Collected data
################
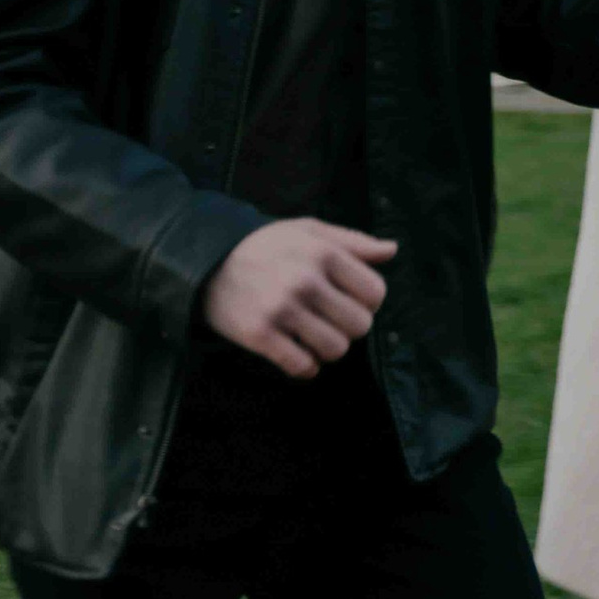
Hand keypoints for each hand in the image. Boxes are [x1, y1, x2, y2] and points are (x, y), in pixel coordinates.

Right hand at [201, 221, 394, 381]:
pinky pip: (302, 366)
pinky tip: (297, 355)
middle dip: (350, 327)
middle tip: (330, 320)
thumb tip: (392, 249)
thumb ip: (353, 242)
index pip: (375, 293)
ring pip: (335, 349)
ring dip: (328, 349)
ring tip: (313, 337)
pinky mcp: (259, 335)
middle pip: (360, 325)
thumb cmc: (266, 246)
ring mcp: (281, 309)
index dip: (368, 301)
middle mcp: (305, 280)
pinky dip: (305, 367)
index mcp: (323, 253)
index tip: (349, 300)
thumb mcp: (308, 231)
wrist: (206, 261)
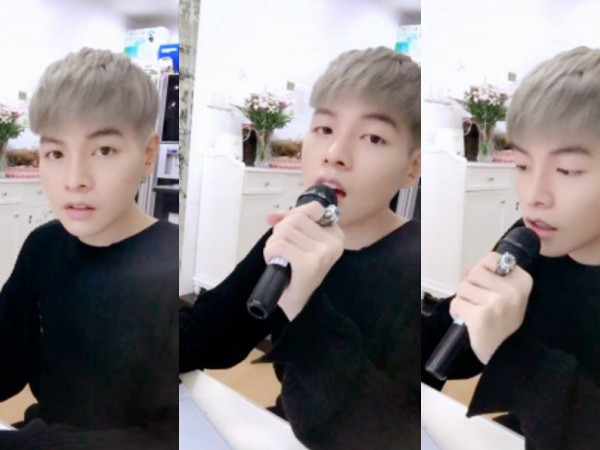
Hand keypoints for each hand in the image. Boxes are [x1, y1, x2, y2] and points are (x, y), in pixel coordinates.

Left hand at [264, 201, 344, 319]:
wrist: (302, 307)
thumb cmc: (300, 276)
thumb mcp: (299, 245)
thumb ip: (289, 225)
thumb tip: (271, 215)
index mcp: (336, 235)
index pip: (313, 208)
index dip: (293, 215)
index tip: (287, 230)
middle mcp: (334, 242)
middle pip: (296, 218)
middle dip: (280, 230)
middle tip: (280, 249)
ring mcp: (322, 253)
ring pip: (285, 230)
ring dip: (273, 243)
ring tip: (278, 257)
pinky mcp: (309, 264)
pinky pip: (279, 245)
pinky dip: (270, 252)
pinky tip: (274, 262)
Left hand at [450, 252, 532, 363]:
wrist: (510, 354)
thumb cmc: (506, 323)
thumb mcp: (508, 297)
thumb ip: (490, 279)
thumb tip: (467, 269)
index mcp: (522, 281)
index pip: (493, 258)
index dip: (483, 270)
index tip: (487, 285)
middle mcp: (512, 290)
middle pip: (474, 273)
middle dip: (470, 286)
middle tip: (479, 302)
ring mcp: (497, 303)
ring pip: (463, 288)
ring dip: (463, 300)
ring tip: (475, 312)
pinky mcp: (481, 316)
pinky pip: (457, 303)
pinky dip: (457, 311)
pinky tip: (468, 320)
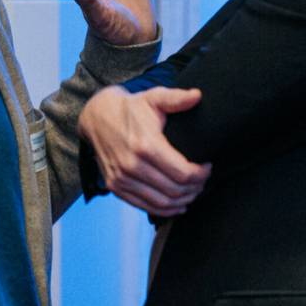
################
Task to carry out:
Start at the top of the entries and repeat each line exactly, ending at the line that contains "middle tip: (330, 320)". Pictures are not part of the copy.

Answer:
Hand keypoints for each hand in the image. Boxes are [x1, y1, x2, y2] and points are (x, y), in pixel coordinates.

Right hand at [201, 221, 394, 381]:
pinky pip: (302, 366)
pinky tip: (297, 355)
middle dip: (350, 327)
middle tip: (330, 320)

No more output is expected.